I am going to get in shape. But I was blessed with a fast metabolism as a kid and was very active. It has been only in the last few years living this so called "real life" that I have turned into someone unhealthy and in a shape I do not want to be in. I have no clue how to get healthy. I do not know what foods to eat, good exercises and good habits to work into my day to day.

So I am making this thread to gather and share info for anyone else looking to get in shape or just hit a physical goal. Anyone with input please share. This thread is to help encourage me to achieve my goal, and I hope others can set their goals and as a community support each other to reach them. I will update with more info tomorrow.


----------



## 373 (Jun 9, 2006)

As someone pointed out to me recently, a diet like Weight Watchers or something similar is a reasonable eating lifestyle to lose or maintain weight. With a fast metabloism, you may be able to eat more than me, to use my older age and slower metabolism as an example. You might need to eat more to maintain a weight while I might need to eat less to lose weight, but the point is, these diets promote eating the right things in reasonable proportion to the various selection of foods it's good for us to have.

The other side of the coin is exercise and that can vary depending on a lot of factors like physical conditioning that you start exercising with and what you develop into. At my age, (63), I don't expect to develop a spectacular 6 pack like I had when I was in my 20s. I would be happy to maintain some flexibility and a flat stomach so warming up isn't such a problem. Since my golf course doesn't have a driving range, warming up is a problem and the first 3-4 holes are always a lottery how well I'll get through them.
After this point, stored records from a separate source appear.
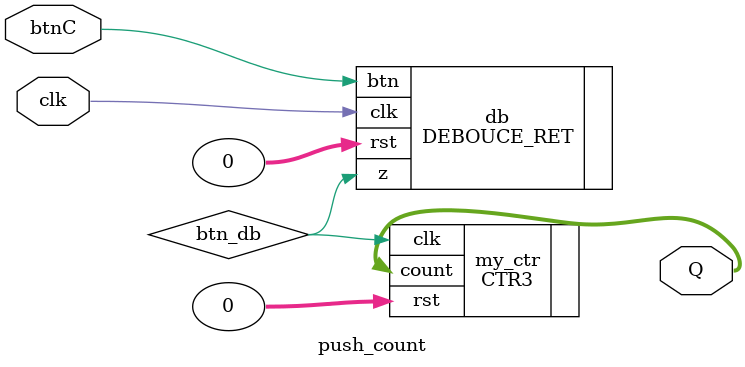
<source format=sv>
`timescale 1ns / 1ps


module push_count(
	input clk,
	input btnC,
	output [2:0] Q
	);

	// local signals
	logic  btn_db;
	
	// debounce switch, resulting in a single pulse
	DEBOUCE_RET  db ( .clk(clk), .rst(0), .btn(btnC), .z(btn_db) );
	
	// instantiate module to limit values
	CTR3  my_ctr ( .clk(btn_db), .rst(0), .count(Q) );

endmodule


</source>
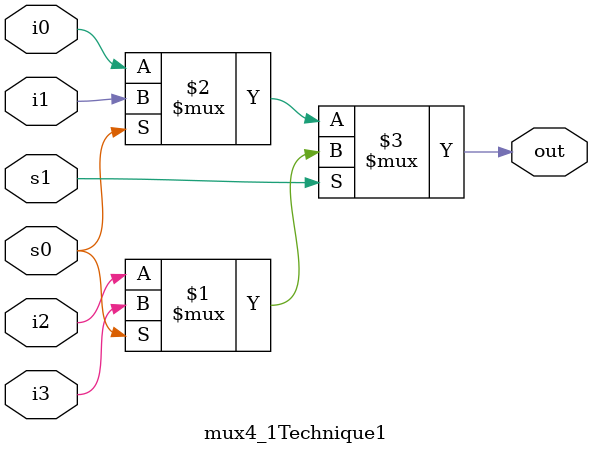
<source format=v>
module mux4_1Technique1(out, i0,i1,i2,i3, s0, s1);
     input i0, i1, i2, i3;
     input s0, s1;
     output out;
assign out = s1? (s0?i3:i2) : (s0?i1:i0);
endmodule 

</source>
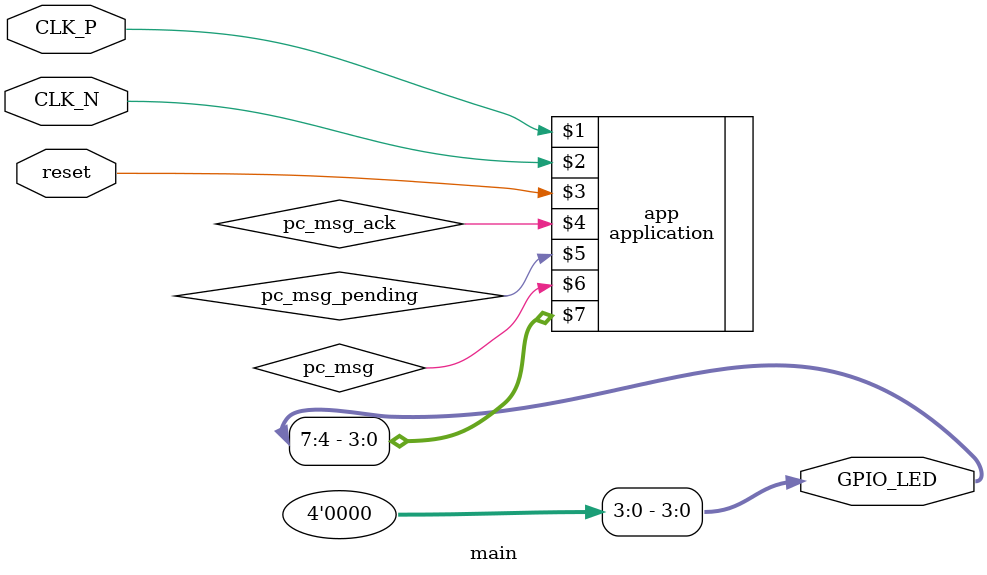
<source format=v>
module main(input CLK_P, CLK_N, reset
  , output[7:0] GPIO_LED);
  assign GPIO_LED[3:0] = {4{1'b0}};
  application#(.SIMULATION(0))
    app(CLK_P, CLK_N, reset, pc_msg_ack, pc_msg_pending, pc_msg, GPIO_LED[7:4]);
endmodule

</source>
Achieving better flexibility would probably help my scoring since those first 4 holes are some of the most difficult on the course.

I guess what I'm trying to say is, within reasonable boundaries, it's different for the needs of each individual.


----------



## golferlocal225 (Feb 4, 2013)

It is a good discussion about health and nutrition which is indeed a basic right of every human being.


----------



## Arturo (Jul 10, 2013)

That's nice that you have decided it mate,Right now it is important for you to bother your physical activities.Do stuff which keeps you busy in activities that is the thing you need to do right now.
Have an appropriate amount of food which contain a good amount of substances that will surely help you.


----------